- Problems and tasks
(1) Decide whether each statement agrees with the discussion of the general welfare clause below, and answer yes or no for each, quoting the words of the text that decide it. (a) The preamble uses the word "provide" for the common defense. (b) Section 8 gives Congress the power to lay and collect taxes to provide for the general welfare of the United States. (c) The Kelos case changed eminent domain from a power for the "public good" to one for "public use."
(2) Write the next part of the discussion of the general welfare clause below, picking up after its final sentence.
BEGIN Text block
The Founders didn't. That power has been stolen by the Congress beginning with FDR's attempted subversion of the USSC, and the subsequent action by that body.

What once was a limited power of the government (promote the general welfare) then became an unlimited power of the fed (provide the general welfare).

Notice that in the preamble the word "provide" is used for the common defense of the country, while promote is used in reference to the welfare of the country, not the people.

Similar actions by the Court have been taken such as in Roe. However, the most recent example is the Kelos case where the right of "eminent domain" was changed from the use of such powers for "public use" to one of power to confiscate private property for the "public good".
 
So, both of these agencies fall under the umbrella of the Constitution, whereas, welfare programs do not.

It's pretty hard to argue that welfare programs do not fall under the constitution when the constitution specifically states that congress should...

Section 8. The Congress shall have Power To lay and collect Taxes, Duties, Imposts and Excises, to pay the Debts and provide for the common Defence and general Welfare of the United States; but all Duties, Imposts and Excises shall be uniform throughout the United States;


Please provide evidence that welfare is not covered under this.
 
Is promoting the general welfare really the same as giving welfare payments to individuals?

Somehow, I don't think that is the intent of the general welfare clause either.
 
Is promoting the general welfare really the same as giving welfare payments to individuals?

Somehow, I don't think that is the intent of the general welfare clause either.

Obviously it is not meant as a direct comparison of those two terms.
END Text block
BEGIN The data
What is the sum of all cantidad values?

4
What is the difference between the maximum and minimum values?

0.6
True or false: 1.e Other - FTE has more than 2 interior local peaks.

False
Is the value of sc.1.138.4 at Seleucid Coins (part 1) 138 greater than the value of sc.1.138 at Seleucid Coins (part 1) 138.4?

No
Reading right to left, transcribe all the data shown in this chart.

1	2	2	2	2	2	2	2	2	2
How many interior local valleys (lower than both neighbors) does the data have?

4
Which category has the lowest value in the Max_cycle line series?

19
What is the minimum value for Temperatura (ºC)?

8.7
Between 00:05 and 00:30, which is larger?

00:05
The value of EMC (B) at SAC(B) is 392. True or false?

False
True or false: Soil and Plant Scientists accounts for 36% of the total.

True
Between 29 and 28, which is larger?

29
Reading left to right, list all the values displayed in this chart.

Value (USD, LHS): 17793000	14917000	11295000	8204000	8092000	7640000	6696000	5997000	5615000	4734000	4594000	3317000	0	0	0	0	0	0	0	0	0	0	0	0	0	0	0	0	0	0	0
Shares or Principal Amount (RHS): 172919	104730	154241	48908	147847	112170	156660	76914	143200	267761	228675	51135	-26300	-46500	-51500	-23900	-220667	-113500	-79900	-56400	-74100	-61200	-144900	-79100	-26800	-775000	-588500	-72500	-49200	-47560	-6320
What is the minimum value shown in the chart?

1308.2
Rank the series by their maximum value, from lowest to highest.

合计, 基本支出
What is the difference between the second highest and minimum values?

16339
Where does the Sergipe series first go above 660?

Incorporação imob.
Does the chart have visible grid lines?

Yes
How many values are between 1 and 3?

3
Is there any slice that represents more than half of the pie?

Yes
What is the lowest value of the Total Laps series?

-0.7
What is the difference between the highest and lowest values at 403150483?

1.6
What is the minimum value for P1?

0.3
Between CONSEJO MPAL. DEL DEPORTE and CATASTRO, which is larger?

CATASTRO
END The data
- Answers in order
(1)
(a) Yes: "Notice that in the preamble the word "provide" is used for the common defense of the country"
(b) Yes: "The Congress shall have Power To lay and collect Taxes, Duties, Imposts and Excises, to pay the Debts and provide for the common Defence and general Welfare of the United States"
(c) No: "the right of "eminent domain" was changed from the use of such powers for "public use" to one of power to confiscate private property for the "public good""

(2)
But when you say that providing assistance does not exist in the constitution I think that requires some degree of proof.

May I remind you of this passage from the Declaration of Independence...

...and to institute new Government, laying its foundation on such principles and organizing its powers in such form, as to them shall seem most likely to effect their Safety and Happiness.


Telling words indeed.
 
Obviously it is not meant as a direct comparison of those two terms.

But when you say that providing assistance does not exist in the constitution I think that requires some degree of proof.

May I remind you of this passage from the Declaration of Independence...

...and to institute new Government, laying its foundation on such principles and organizing its powers in such form, as to them shall seem most likely to effect their Safety and Happiness.


Telling words indeed.

yes they are.

Now, let's ask ourselves how the institution of a welfare state has effected our safety and happiness, then apply that question to the policy of subsidizing otherwise unprofitable enterprises.
 
It's pretty hard to argue that welfare programs do not fall under the constitution when the constitution specifically states that congress should...

Section 8. The Congress shall have Power To lay and collect Taxes, Duties, Imposts and Excises, to pay the Debts and provide for the common Defence and general Welfare of the United States; but all Duties, Imposts and Excises shall be uniform throughout the United States;


Please provide evidence that welfare is not covered under this.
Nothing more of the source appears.